** Provided records **
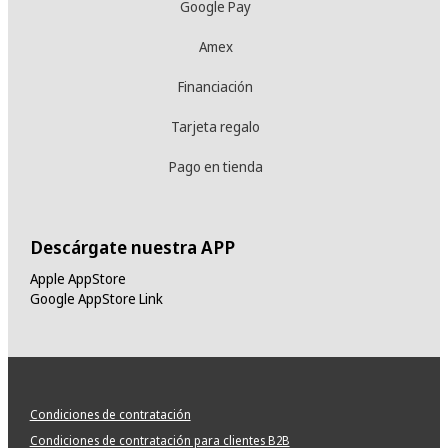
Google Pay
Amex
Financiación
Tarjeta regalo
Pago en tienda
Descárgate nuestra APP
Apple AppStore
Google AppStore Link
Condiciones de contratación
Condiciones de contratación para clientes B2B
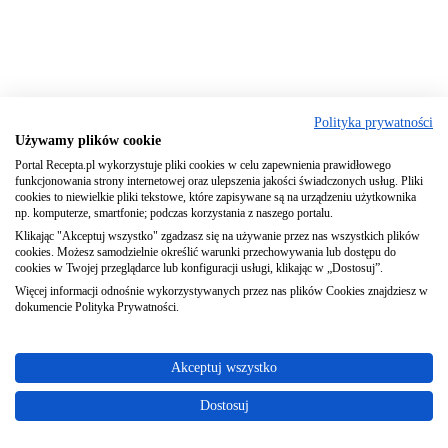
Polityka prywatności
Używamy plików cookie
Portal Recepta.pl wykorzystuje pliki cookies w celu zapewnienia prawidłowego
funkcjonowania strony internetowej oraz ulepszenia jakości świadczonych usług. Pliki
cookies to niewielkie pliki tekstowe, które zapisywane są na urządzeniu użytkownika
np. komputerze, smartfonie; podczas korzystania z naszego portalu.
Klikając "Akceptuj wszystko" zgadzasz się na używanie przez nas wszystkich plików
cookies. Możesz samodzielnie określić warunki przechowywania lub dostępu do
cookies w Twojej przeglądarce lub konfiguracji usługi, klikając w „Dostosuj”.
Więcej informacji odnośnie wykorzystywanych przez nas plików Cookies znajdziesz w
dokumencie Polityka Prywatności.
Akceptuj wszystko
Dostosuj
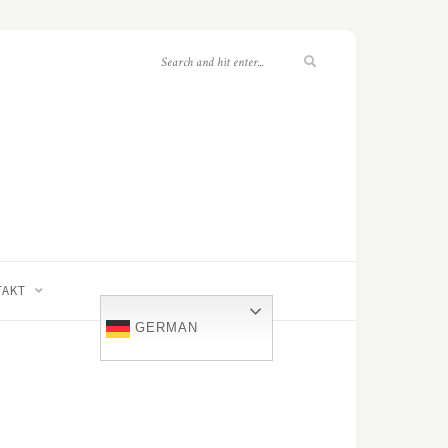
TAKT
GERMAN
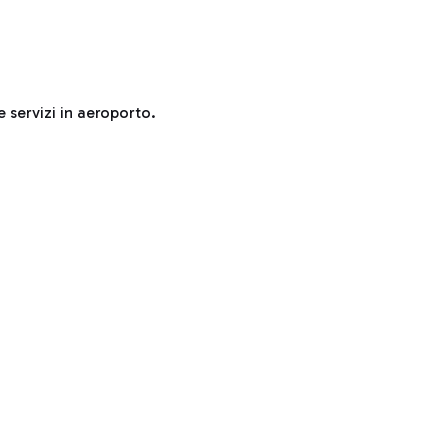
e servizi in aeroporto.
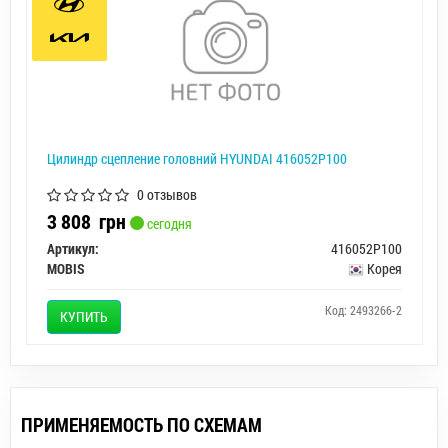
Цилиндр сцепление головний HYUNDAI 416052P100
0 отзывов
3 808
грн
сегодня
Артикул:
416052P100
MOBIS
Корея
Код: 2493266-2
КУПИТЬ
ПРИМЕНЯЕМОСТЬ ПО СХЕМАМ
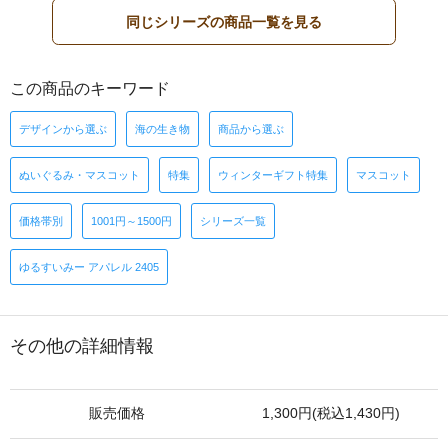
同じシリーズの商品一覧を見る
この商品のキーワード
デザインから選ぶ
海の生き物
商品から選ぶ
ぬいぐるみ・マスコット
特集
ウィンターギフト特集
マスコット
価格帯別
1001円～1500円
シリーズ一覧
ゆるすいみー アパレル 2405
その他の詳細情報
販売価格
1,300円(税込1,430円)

** To-do item **
Reproduce each line above precisely, with no pictures.

** Finished task **
Google Pay
Amex
Financiación
Tarjeta regalo
Pago en tienda
Descárgate nuestra APP
Apple AppStore
Google AppStore Link
Condiciones de contratación
Condiciones de contratación para clientes B2B
Polityka prywatności
Używamy plików cookie
Portal Recepta.pl wykorzystuje pliki cookies w celu zapewnienia prawidłowego
funkcjonowania strony internetowej oraz ulepszenia jakości świadczonych usług. Pliki
cookies to niewielkie pliki tekstowe, które zapisywane są na urządzeniu użytkownika
np. komputerze, smartfonie; podczas korzystania z naszego portalu.
Klikając "Akceptuj wszystko" zgadzasz się na używanie przez nas wszystkich plików
cookies. Możesz samodzielnie określić warunki przechowywania lub dostępu do
cookies w Twojej przeglądarce lub konfiguracji usługi, klikając w „Dostosuj”.
Więcej informacji odnośnie wykorzystywanych przez nas plików Cookies znajdziesz w
dokumencie Polityka Prywatności.
Akceptuj wszystko
Dostosuj
TAKT
GERMAN
e servizi in aeroporto.
Цилиндр сцепление головний HYUNDAI 416052P100
0 отзывов
3 808
грн
сегодня
Артикул:
416052P100
MOBIS
Корея
Код: 2493266-2
КУПИТЬ
ПРИМЕНЯЕМОСТЬ ПО СХЕМАМ
同じシリーズの商品一覧を見る
この商品のキーワード
デザインから選ぶ
海の生き物
商品から選ぶ
ぬいぐるみ・マスコット
特集
ウィンターギフト特集
マスコット
価格帯別
1001円～1500円
シリーズ一覧
ゆるすいみー アパレル 2405
その他の詳細情報
販売価格
1,300円(税込1,430円)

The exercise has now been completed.